SCOTLAND’S hospitality trade has a message for the Scottish Government: enough is enough. First, there was the smoking ban. Then there was the cut in the drink-drive limit. Now the owners of pubs, clubs and hotels are facing large increases in their rates which some in the sector believe could push more businesses over the edge. Pubs and clubs will close, they say. Jobs will go too. And one club owner has gone even further. The rates rise, he says, is an iron bar that will break the trade in Scotland.
There will be some observers who think this is just the hospitality trade squealing because it is being forced to pay more tax, and businesses certainly need to pay their fair share of taxes to support public services, especially when those services are coming under intense pressure.
However, there are two undeniable facts about Scotland’s pub and hotel sector. The first is that it is vital for the country’s economic prosperity, particularly in cities and towns. The second is that the sector has been under great pressure in recent years, with pubs in particular feeling the strain – the rate of closure is now three pubs every single week. It is in that context that the extra burden of big rate rises should be judged.
An immediate problem is that the new rates, which are due to come into force this April, are partly based on rental values calculated in 2015, when the economy was arguably in better shape and had better prospects than it does now.
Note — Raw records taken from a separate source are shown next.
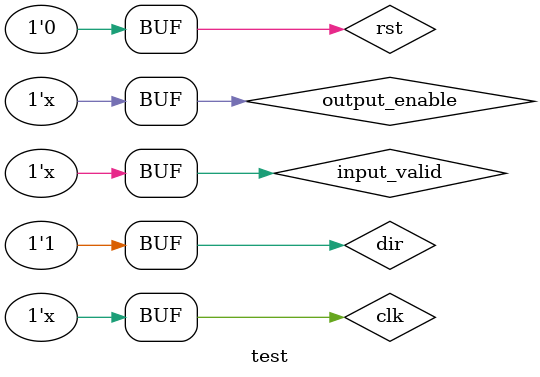
<source format=v>
`timescale 1ns / 1ps

`include "../../sources_1/new/fifo.v"

module test();
  reg clk, rst, dir;
  reg [3:0] narrow_buffer;
  wire [3:0] narrow;
  reg [7:0] wide_buffer;
  wire [7:0] wide;
  reg input_valid, output_enable;
  wire input_enable, output_valid;
  integer i;

  initial begin
    clk = 0;
    rst = 1;
    dir = 0;
    narrow_buffer = 0;
    wide_buffer = 0;
    i = 0;
    #1 rst = 0;
    #999 begin
      dir = 1;
      rst = 1;
      #1 rst = 0;
    end
  end
 
  always #10 begin
    input_valid = !input_valid;
    #1 output_enable = !output_enable;
  end

  always #1 clk = ~clk;

  always @(posedge clk) begin
    if (i <= 1000) begin
      narrow_buffer = narrow_buffer + 1;
    end else begin
      wide_buffer = wide_buffer + 1;
    end
    i = i + 1;
  end

  fifo fifo(clk, rst, dir, narrow, wide, input_valid, output_enable, input_enable, output_valid);

  assign narrow = narrow_buffer;
  assign wide = wide_buffer;
endmodule // test

</source>
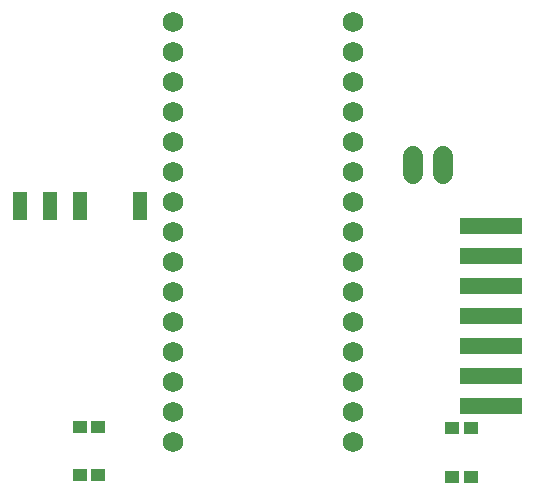
<source format=gbr>
G04 EAGLE Gerber RS-274X export*
G75*
%MOMM*%
%FSLAX34Y34*%
%LPD*%
%INSoldermask Top*%
%IPPOS*%
%AMOC8*
5,1,8,0,0,1.08239X$1,22.5*%
G01*
%ADD10C,1.727200*%
%ADD11R,1.203200X1.103200*%
%ADD12R,5.283200X1.473200*%
%ADD13R,1.270000X2.387600*%
%ADD14C,1.727200*%


D10*
X145200Y218600D03*
X145200Y244000D03*
X145200Y269400D03*
X145200Y294800D03*
X145200Y320200D03*
X145200Y345600D03*
X145200Y193200D03*
X145200Y167800D03*
X145200Y142400D03*
X145200Y117000D03*
X145200Y91600D03*
X145200Y66200D03*
X145200Y40800D03*
X145200Y371000D03*
X145200Y396400D03*
X297600Y218600D03*
X297600Y193200D03*
X297600Y167800D03*
X297600Y142400D03*
X297600Y117000D03*
X297600Y91600D03*
X297600Y244000D03*
X297600Y269400D03*
X297600Y294800D03*
X297600Y320200D03*
X297600Y345600D03*
X297600Y371000D03*
X297600Y396400D03*
X297600Y66200D03*
X297600Y40800D03*
D11*
X82250Y12400D03*
X66250Y12400D03*
X66250Y53400D03*
X82250Y53400D03*
X381300Y52150D03*
X397300Y52150D03*
X397300Y11150D03*
X381300Y11150D03*
D12*
X414900Y70700D03*
X414900Y96100D03*
X414900Y121500D03*
X414900Y146900D03*
X414900Y172300D03*
X414900Y197700D03*
X414900Y223100D03*
D13*
X117650Y240700D03*
X66850Y240700D03*
X41450Y240700D03*
X16050Y240700D03*
D14*
X373600Y267080D02*
X373600Y282320D01*
X348200Y282320D02*
X348200Y267080D01*
M02*

</source>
But the more profound problem is that the rates applied to hotels and pubs are not calculated in the same way as they are to businesses in other sectors. The rates in the hospitality trade are based partly on turnover, whereas the rates for other types of commercial property are calculated largely on square footage with turnover excluded.
This has been the way the system has worked for some time, but it is hard to see how such a discrepancy can be fair, particularly when it leads to small pubs facing rises while some supermarkets enjoy a cut. Not only would it be fairer to calculate rates on the profit that a pub or club makes rather than turnover, the system also risks creating a disincentive for small businesses to expand.
The hope for the longer term is that, when it reports this summer, the Barclay Commission on the business rates system will suggest a fairer model that will rate pubs and hotels in the same way as other businesses.
Which begs an important question: why force the rate rises through now before the commission has reported back? It would have been fairer to wait for the results of the commission so a sober assessment could be made of the current state of the rates system. Indeed, there is still time for the Scottish Government to do the right thing, put the rises on hold and prevent that iron bar of big rate rises coming down on a trade that is vital to the Scottish economy.
The Government then needs to seriously tackle the question of reform and support a fairer, more sustainable model for calculating non-domestic rates. In all their complaints about the rate rises, no one in the hospitality trade has denied that every business must pay their fair share in tax. All they asking for is that all businesses are treated fairly.